→ **WHAT IS NEEDED**:
Restate all data exactly. No images.

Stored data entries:
───

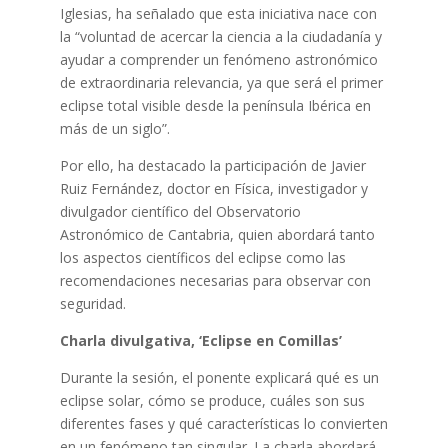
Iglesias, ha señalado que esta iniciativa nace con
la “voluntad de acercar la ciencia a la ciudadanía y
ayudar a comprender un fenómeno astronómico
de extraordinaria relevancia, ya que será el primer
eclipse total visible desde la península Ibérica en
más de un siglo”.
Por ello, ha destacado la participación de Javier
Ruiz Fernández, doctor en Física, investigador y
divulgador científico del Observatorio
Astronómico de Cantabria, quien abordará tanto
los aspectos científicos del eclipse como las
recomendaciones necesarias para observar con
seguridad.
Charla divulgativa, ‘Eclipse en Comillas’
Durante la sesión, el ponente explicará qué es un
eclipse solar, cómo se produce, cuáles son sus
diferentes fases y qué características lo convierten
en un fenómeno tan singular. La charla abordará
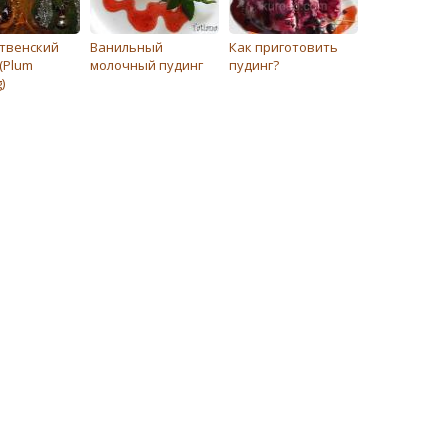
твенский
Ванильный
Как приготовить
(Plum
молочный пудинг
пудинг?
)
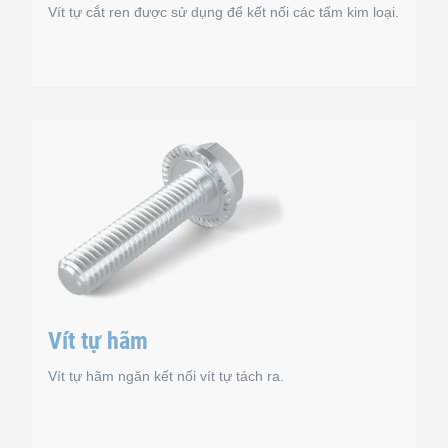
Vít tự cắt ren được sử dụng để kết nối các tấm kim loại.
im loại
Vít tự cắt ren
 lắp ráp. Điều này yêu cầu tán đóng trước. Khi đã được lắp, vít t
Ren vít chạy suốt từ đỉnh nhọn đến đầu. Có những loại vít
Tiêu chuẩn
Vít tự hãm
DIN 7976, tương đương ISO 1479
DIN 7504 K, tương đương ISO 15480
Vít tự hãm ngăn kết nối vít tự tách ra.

───

→ **SOLUTION FOR THIS EXERCISE**:
Iglesias, ha señalado que esta iniciativa nace con
la “voluntad de acercar la ciencia a la ciudadanía y
ayudar a comprender un fenómeno astronómico
de extraordinaria relevancia, ya que será el primer
eclipse total visible desde la península Ibérica en
más de un siglo”.
Por ello, ha destacado la participación de Javier
Ruiz Fernández, doctor en Física, investigador y
divulgador científico del Observatorio
Astronómico de Cantabria, quien abordará tanto
los aspectos científicos del eclipse como las
recomendaciones necesarias para observar con
seguridad.
Charla divulgativa, ‘Eclipse en Comillas’
Durante la sesión, el ponente explicará qué es un
eclipse solar, cómo se produce, cuáles son sus
diferentes fases y qué características lo convierten
en un fenómeno tan singular. La charla abordará
твенский
Ванильный
Как приготовить
(Plum
молочный пудинг
пудинг?
)
Vít tự cắt ren được sử dụng để kết nối các tấm kim loại.
im loại
Vít tự cắt ren
 lắp ráp. Điều này yêu cầu tán đóng trước. Khi đã được lắp, vít t
Ren vít chạy suốt từ đỉnh nhọn đến đầu. Có những loại vít
Tiêu chuẩn
Vít tự hãm
DIN 7976, tương đương ISO 1479
DIN 7504 K, tương đương ISO 15480
Vít tự hãm ngăn kết nối vít tự tách ra.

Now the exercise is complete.